Mais Lumi est plus finlandaise qu’elle ne veut bien l’admettre. La preuve par la dernière party où je l’ai vue. Une soirée assez branchée où elle a débarqué sans make-up vêtue d’un velours côtelé stretch taille haute et d’un col roulé bûcheron. Il faut avoir reçu une éducation 100% féministe pour oser ça. Elle a gentiment salué l’assemblée incrédule avant d’aller raffler au bar une bouteille de Prosecco et une autre de Coca (elle aime bien boire les deux en alternance «pour équilibrer» dit-elle). On s’est assises et après quelques flûtes & Coke, elle m’a dit qu’elle tenait peut-être la solution: «Je crois qu’on va faire un troisième enfant. Il paraît que là, tu lâches totalement prise et que tu deviens définitivement cool.» 

13 avril 2005

Obsession substitution

C’est un truc que j’ai depuis petite: je découvre une recette, elle me fait envie et paf, me voilà limite obsessionnelle. C’est comme une urgence. Là, tout de suite, même si je n’ai pas les ingrédients, il faut que je cuisine, que je prépare ça.
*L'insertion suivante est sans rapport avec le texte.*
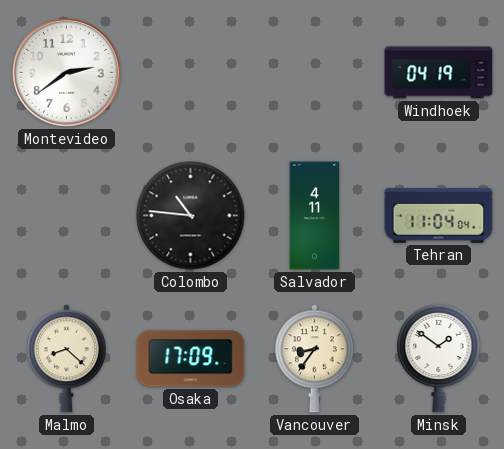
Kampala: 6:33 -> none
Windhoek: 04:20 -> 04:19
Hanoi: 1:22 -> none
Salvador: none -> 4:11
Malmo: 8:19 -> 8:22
A 11 ans déjà, je ne pouvais pas lire la recette de la tarte au citron par Freddy Girardet sans courir aussitôt à la cuisine pour la préparer en me contenant du contenu anti-cholestérol de notre frigo familial. Avec du séré maigre à la place de la double-crème, le résultat était granuleux, mais l’urgence apaisée.
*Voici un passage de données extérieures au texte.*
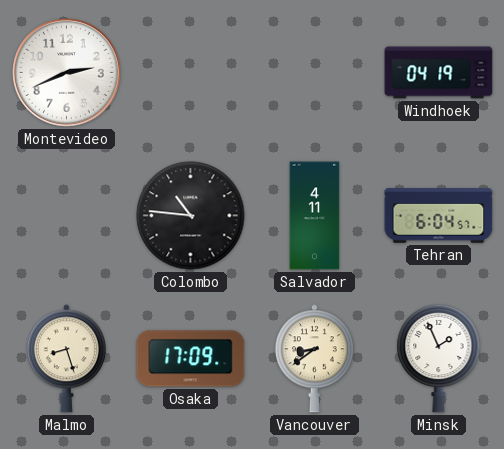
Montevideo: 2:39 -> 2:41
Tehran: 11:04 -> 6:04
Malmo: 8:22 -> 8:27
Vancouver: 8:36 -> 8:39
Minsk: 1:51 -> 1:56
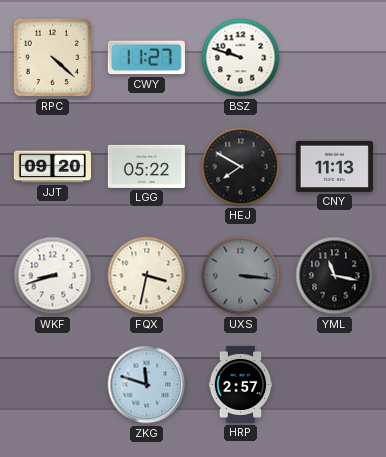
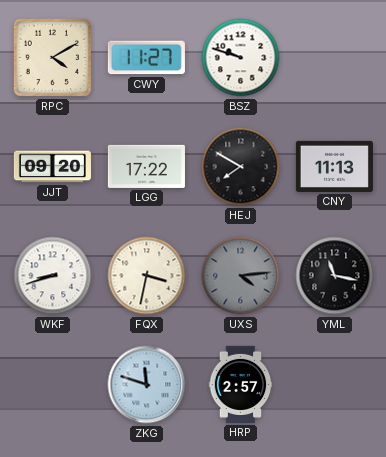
RPC: 4:22 -> 4:10
LGG: 05:22 -> 17:22
UXS: 3:16 -> 4:14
Ça me reprend régulièrement. Dernière en date: la baguette fusion, dont je dois la recette au «Tages-Anzeiger». Le met témoigne, dixit l’auteur, de la «double empreinte culinaire laissée par les Français en Indochine: la baguette et la Vache-qui-rit». Il paraît qu’au Viêt-Nam – je dis il paraît parce que je n’y ai jamais mis les pieds – on en fait des tartines garnies de viande rôtie ou de saucisson, le tout parsemé d’herbes aromatiques hachées.
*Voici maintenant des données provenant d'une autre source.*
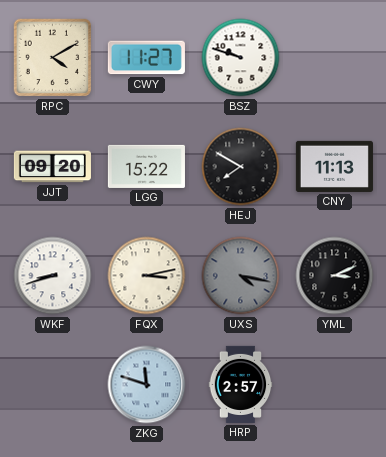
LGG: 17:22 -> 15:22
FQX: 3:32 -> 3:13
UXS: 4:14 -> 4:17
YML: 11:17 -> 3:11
L’évocation de cette rencontre croustille-graisse-poivre m’a fait saliver illico. J’ai rongé mon frein toute la soirée en me repassant mentalement le contenu du frigo jusqu’au coucher des enfants. Et puis, j’ai attrapé le Pain Paillasse (pas de baguette sous la main), je l’ai copieusement enduit de Tartinette (j’avais pas de Vache-qui-rit), garni de saucisson fribourgeois (à la guerre comme à la guerre) et de menthe (coriandre décidément trop racornie)... Extraordinaire! Et vous savez quoi? Je trépigne à l’idée de recommencer.

4 avril 2005

Mères slims

La grossesse était jusqu’à récemment le seul épisode de la vie d’une femme où son corps avait le droit d’être enrobé et moelleux. Mais aujourd’hui, gynécologues et guides pour «Neuf mois en pleine forme» vous enjoignent à ne pas dépasser 12 kilos côté prise de poids. Heureusement, notre cerveau reptilien nous fait ignorer cette punition diététique. Si bien qu’en règle générale, on pèse plutôt 20 kilos de plus la veille d’un accouchement et presque autant le lendemain.

Mais les corps tendres et charnus des accouchées pourraient bien être une espèce en voie de disparition face à l’invasion des mères slims. Comme celle qui partageait ma chambre à la mat et qui deux jours après la naissance de sa fille enfilait avec désinvolture des jeans taille 36, alors que les vêtements de grossesse continuaient de m’aller presque comme un gant. Pourtant cette négation incarnée du bidon post-partum affirmait avoir «craqué sans arrêt» quand elle était enceinte. Là, je la suivais totalement – la grossesse, c’est fantastique et planant parce que justement n’arrête pas de craquer pour des choses délicieuses. Mais alors que moi j’avais craqué durant trente-huit semaines pour des spaghetti carbonara ou des pâtisseries, elle, elle avait régulièrement craqué… pour des pommes.

Comment peut-on «craquer» pour des pommes? Rien que l’énoncé est suspect et symptomatique d’un mensonge collectif. Ça me met d’ailleurs tellement en rogne que je vais me faire une carbonara archi-riche ce soir. Et tant pis pour le 36.